If anyone needed proof this year that Scandinavia had quietly usurped London’s status as the world’s hottest contemporary design scene, it could be found at the Salone del Mobile in April, where the presentation that Danish brand Hay put on, complete with a pop-up shop and an utter madhouse of a cocktail party, was pretty much the talk of the town. It’s entirely thanks to the rise, in the past few years, of not just Hay but brands like Menu, Ferm Living, One Nordic, Muuto, Gubi, and Design House Stockholm, all of whom are working with emerging talents across the region. As we’ve watched the Nordic scene grow, we’ve managed to pay visits to Sweden (three times), Denmark (twice), and Finland (once, in the dead of winter, natch) — even to Iceland, for its DesignMarch festival three years ago. That left Norway as our personal holy grail, made doubly intimidating because of its famed reputation for being outrageously expensive. Two weeks ago, as you may have noticed on Instagram, we finally took the plunge.
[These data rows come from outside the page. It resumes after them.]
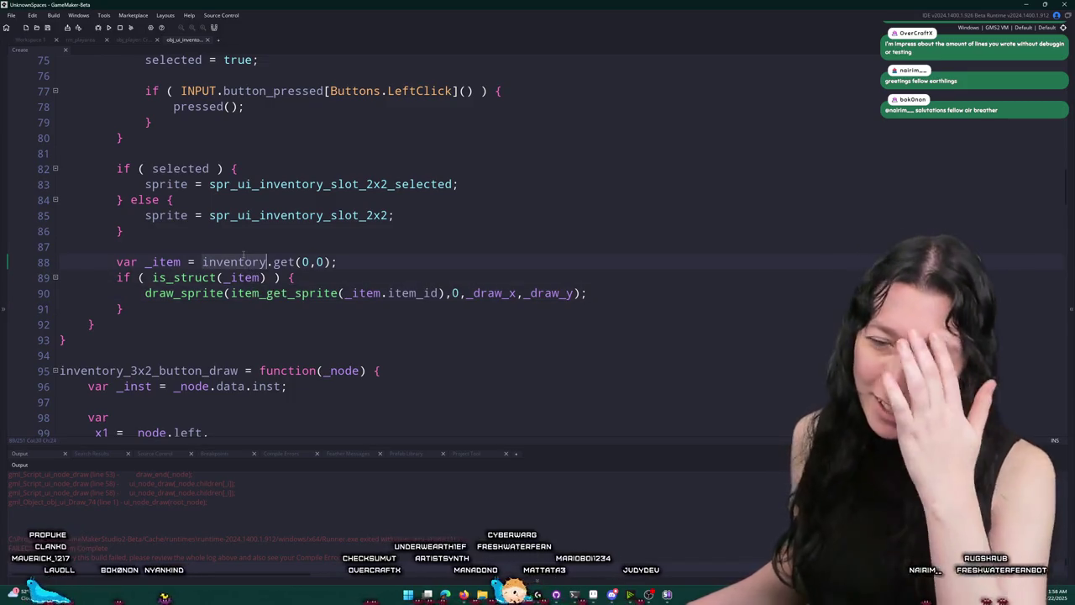
From obj_player's Create code, jump to Inventory's definition in scr_inventory and view its constructor
scroll(242, 255, up, 2)
scroll(244, 260, down, 2)
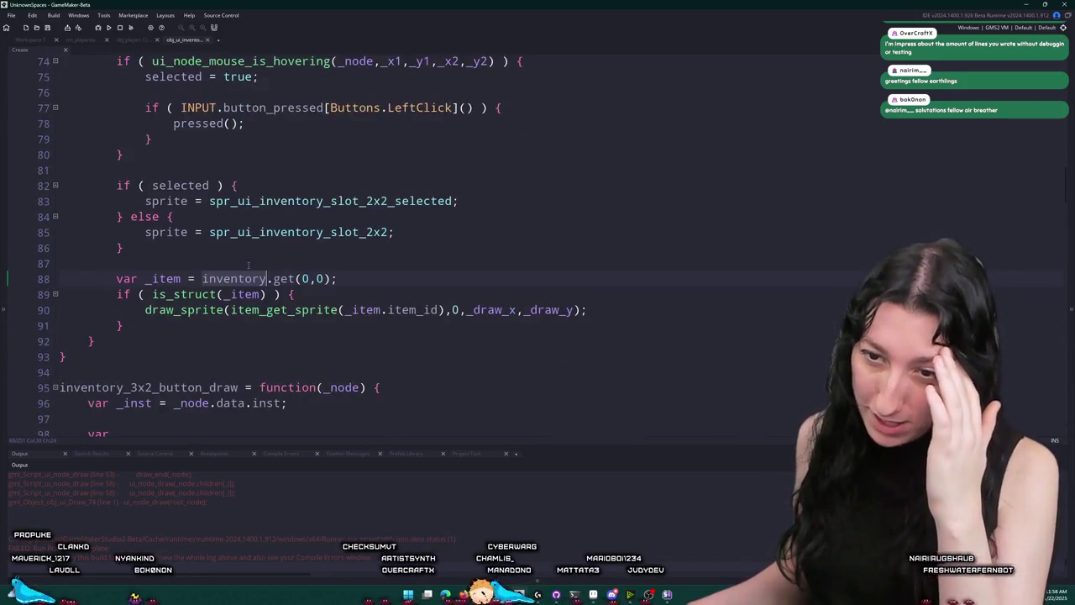
scroll(211, 555, up, 5)
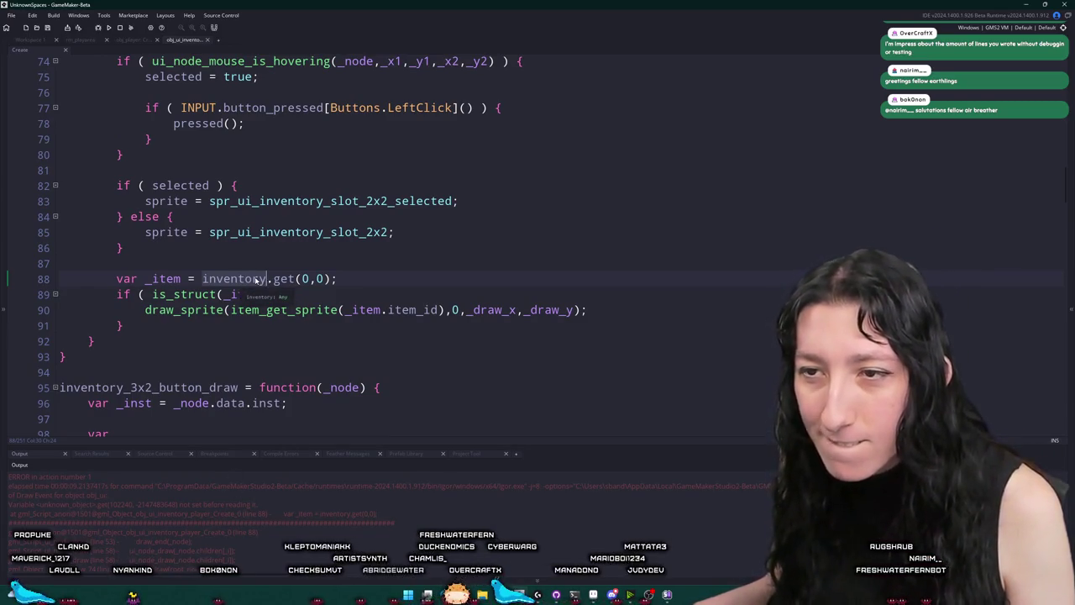
click(135, 42)
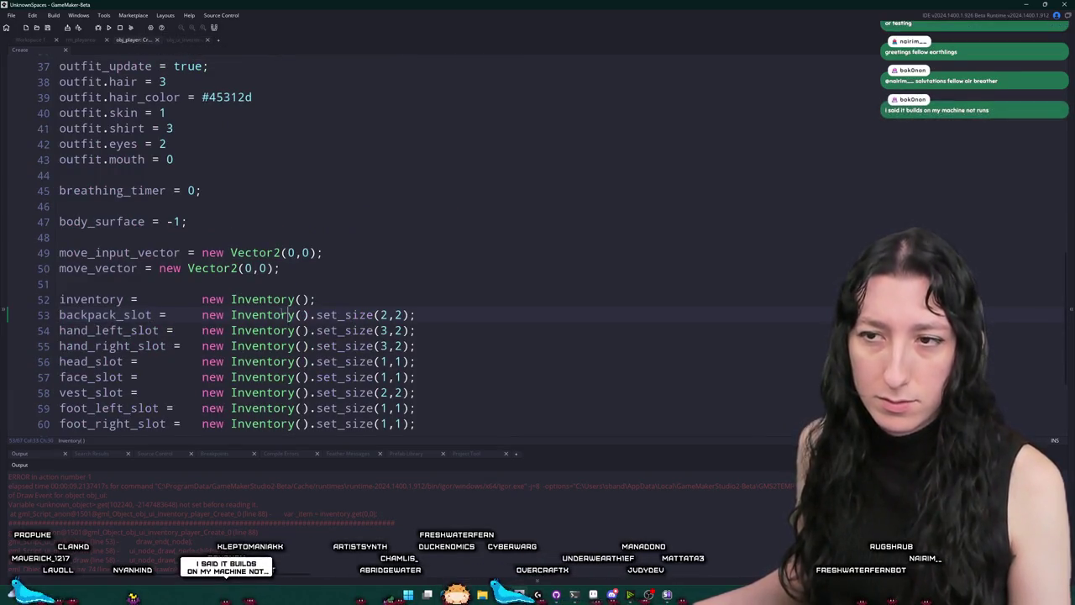
middle_click(256, 315)
scroll(202, 188, down, 2)
scroll(175, 166, down, 12)
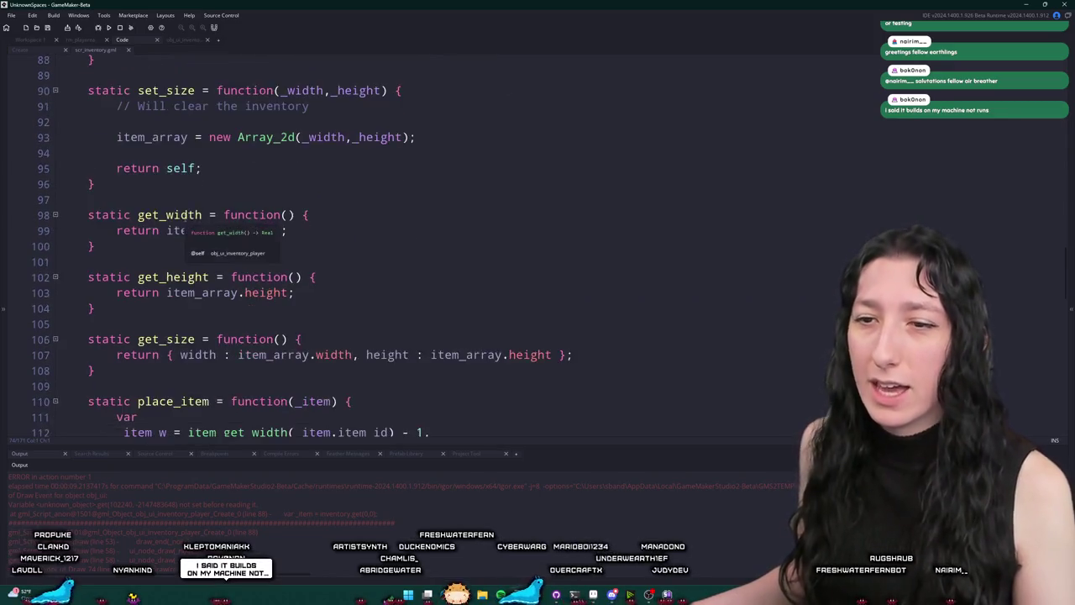
scroll(204, 343, down, 8)
scroll(219, 319, up, 15)
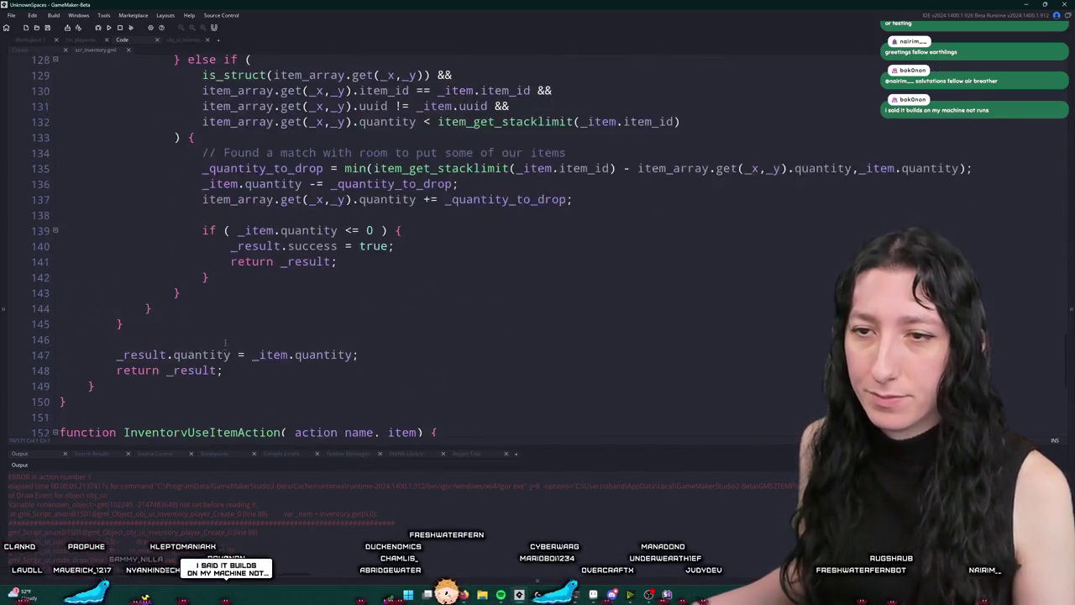
scroll(227, 290, up, 6)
While in Oslo for four days — and the Norwegian countryside for two more — we met quite a few of the design scene’s best talents, and we also visited the studios of two young but established artists that made us wish we’d brought our fancy camera along on the trip. Those discoveries we’re hanging on to, in order to share them with you in a more thorough manner in the next two months. But we figured we’d put together a little travel diary in the meantime, so you can see what we saw while zipping around the world’s second-richest country, trying not to spend money on anything other than wacky postcards and a massive data plan.